Paid Leave Movement Gets Boost from New Study, Social Media
Nearly all full-time employees have access to a number of paid leave options, according to a new study by the Families and Work Institute and Society for Human Resource Management. The same cannot be said for part-time staffers.
Over the last year, the travel industry has made a push to convince Americans to use their paid time off. But recently, attention has shifted to the amount of time off that employers offer their employees to begin with.
Enter the #PaidLeave movement.
Conversation around the hashtag, helped in part by President Obama’s call for paid leave legislation in last month’s State of the Union address, has exploded. Nearly 3,000 tweets have mentioned the hashtag since then, according to a statement by the Families and Work Institute. And now, FWI and the Society for Human Resource Management are looking to capitalize on the movement’s success.
This week, the groups released a study—“Paid Time Off, Vacations, Sick Days, and Short-Term Caregiving in the United States” [PDF]—that looks into the types of paid time off that employers offer, and to whom they offer it. The good news: The study found that 99 percent of employers, both for-profit and nonprofit, offer some kind of paid leave to some portion of their workforce. However, it gets rather complicated from there.

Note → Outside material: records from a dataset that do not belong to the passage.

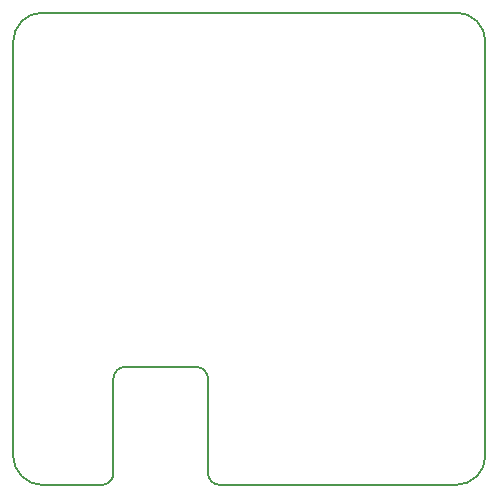
<source format=gm1>
G04 #@! TF.FileFunction,Profile,NP*
%FSLAX46Y46*%
G04 Gerber Fmt 4.6, Leading zero omitted, Abs format (unit mm)*
G04 Created by KiCad (PCBNEW 4.0.1-stable) date 05/05/18 00:40:07*
%MOMM*%
G01*
G04 APERTURE LIST*
%ADD10C,0.050000*%
%ADD11C,0.200000*%
G04 APERTURE END LIST*
D10*
D11*
X106000000Y-89000000D02*
G75*
G03X107000000Y-90000000I1000000J0D01*
G01*
X97000000Y-90000000D02*
G75*
G03X98000000Y-89000000I0J1000000D01*
G01*
X106000000Y-81000000D02*
G75*
G03X105000000Y-80000000I-1000000J0D01*
G01*
X99000000Y-80000000D02*
G75*
G03X98000000Y-81000000I0J-1000000D01*
G01*
X95000000Y-90000000D02*
X92000000Y-90000000D01*
X97000000Y-90000000D02*
X95000000Y-90000000D01*
X98000000Y-81000000D02*
X98000000Y-89000000D01*
X105000000Y-80000000D02*
X99000000Y-80000000D01*
X106000000Y-89000000D02*
X106000000Y-81000000D01*
X129500000Y-52500000D02*
X129500000Y-87500000D01*
X129500000Y-52500000D02*
G75*
G03X127000000Y-50000000I-2500000J0D01*
G01*
X92000000Y-50000000D02*
X127000000Y-50000000D01*
X127000000Y-90000000D02*
G75*
G03X129500000Y-87500000I0J2500000D01*
G01*
X107000000Y-90000000D02*
X127000000Y-90000000D01*
X89500000Y-87500000D02*
G75*
G03X92000000Y-90000000I2500000J0D01*
G01*
X89500000Y-67500000D02*
X89500000Y-87500000D01*
X89500000Y-52500000D02*
X89500000Y-67500000D01*
X92000000Y-50000000D02*
G75*
G03X89500000Y-52500000I0J-2500000D01*
G01*
M02*

</source>
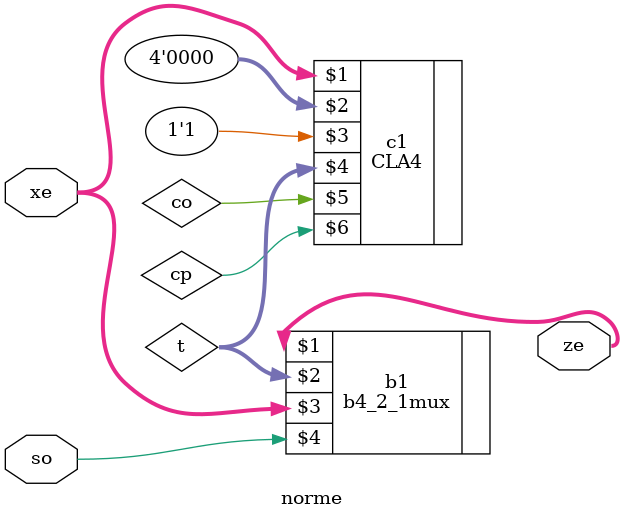
<source format=v>
`timescale 1ns/1ns

module norme (xe,so,ze);

    wire cp;
    input wire so;
    input wire [3:0] xe;
    output wire [3:0] ze;
    wire co;
    wire [3:0] t;
    CLA4 c1(xe,4'b0000,1'b1,t,co, cp);
    b4_2_1mux b1(ze,t,xe,so);
    
endmodule

</source>
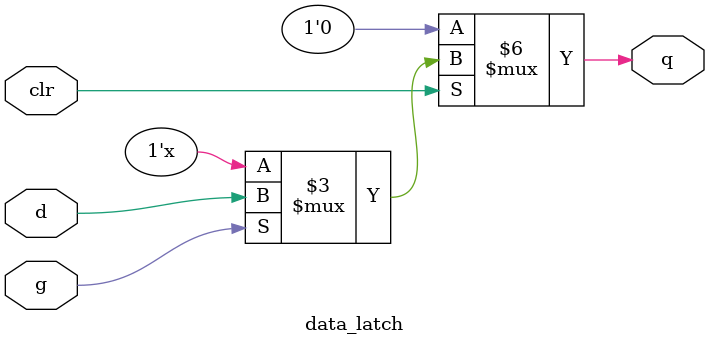
<source format=v>
module data_latch(d, g, clr, q);
    input d, g, clr;
    output reg q;
    always @(*)begin
        if(~clr)
            q <= 0;
        else if(g)
            q <= d;
    end
endmodule
</source>
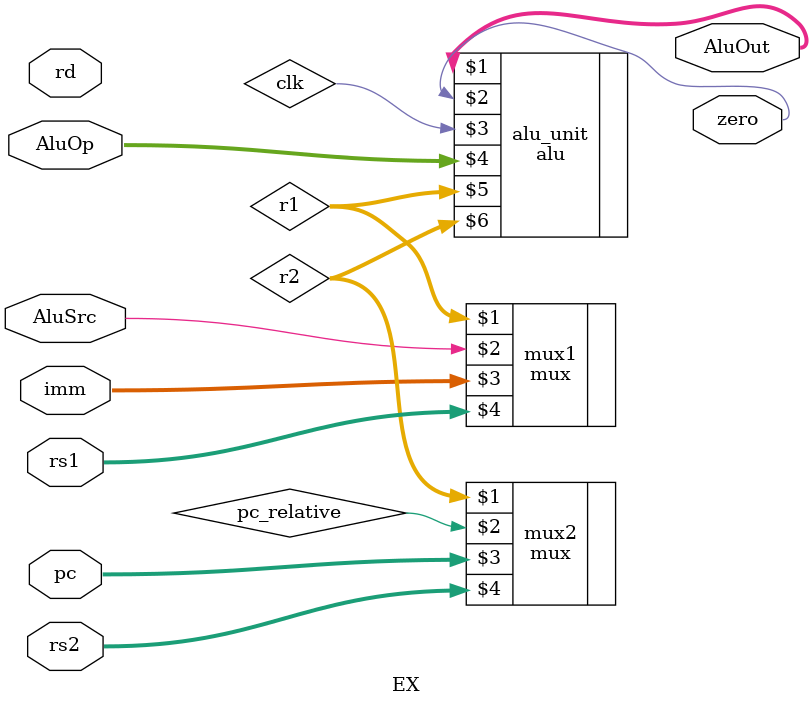
<source format=sv>
module EX (
    output logic [31:0] AluOut,
    output bit zero,
    input logic [31:0] pc, rs1, rs2, imm,
    input logic [4:0] rd,
    input logic [1:0] AluOp,
    input bit AluSrc
);
    logic pc_relative;
    logic [31:0] r1, r2;
    mux mux1(r1, AluSrc, imm, rs1);
    mux mux2(r2, pc_relative, pc, rs2);
    alu #(32) alu_unit(AluOut, zero, clk, AluOp, r1, r2);
endmodule

</source>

“While most full-time employees have access to paid leave, the changing nature of work, where more individuals are working multiple jobs or are working part-time positions because they can’t find full-time work, can pose economic and work-life challenges for these employees,” Kenneth Matos, senior director of research for FWI and author of the new report, said in the statement.
Broken down, here’s how employers offer paid leave options based on employee status:
As Matos noted, a noticeable gap exists between the availability of paid leave options for full-time and part-time employees. Less than a third of employers offer any kind of paid leave to their part-timers. Citing data from the Bureau of Labor Statistics, FWI said the number of people with multiple part-time jobs grew 11 percent between 2007 and 2014, or by about 2 million people—a large number, but less than 1 percent of the 156 million people currently in the U.S. workforce.
“The old-school model of part-time jobs is that they are inherently flexible because the employee is choosing to only work part time in order to pursue school, caregiving, a career in the arts, or some other activity and is not wholly dependent on their part-time job to make a living,” Matos said in a blog post analyzing the study. “For those who can choose to pursue full- or part-time work this is true. However, in an economy where full-time jobs are not readily available and employment systems are built around assumptions of the causal part-time job, employees trying to make ends meet through multiple part-time jobs can find themselves without important benefits.”
To begin addressing that issue and more, Matos suggested that a bigger question must first be considered: “How do we create a workplace that fosters a gainfully employed national workforce contributing to the success of their employers, communities, families, and themselves?”
“To start exploring that bigger question requires an understanding of more than the problem,” he wrote. “It requires a real understanding of and engagement with the causes of those problems: the changing nature of work.”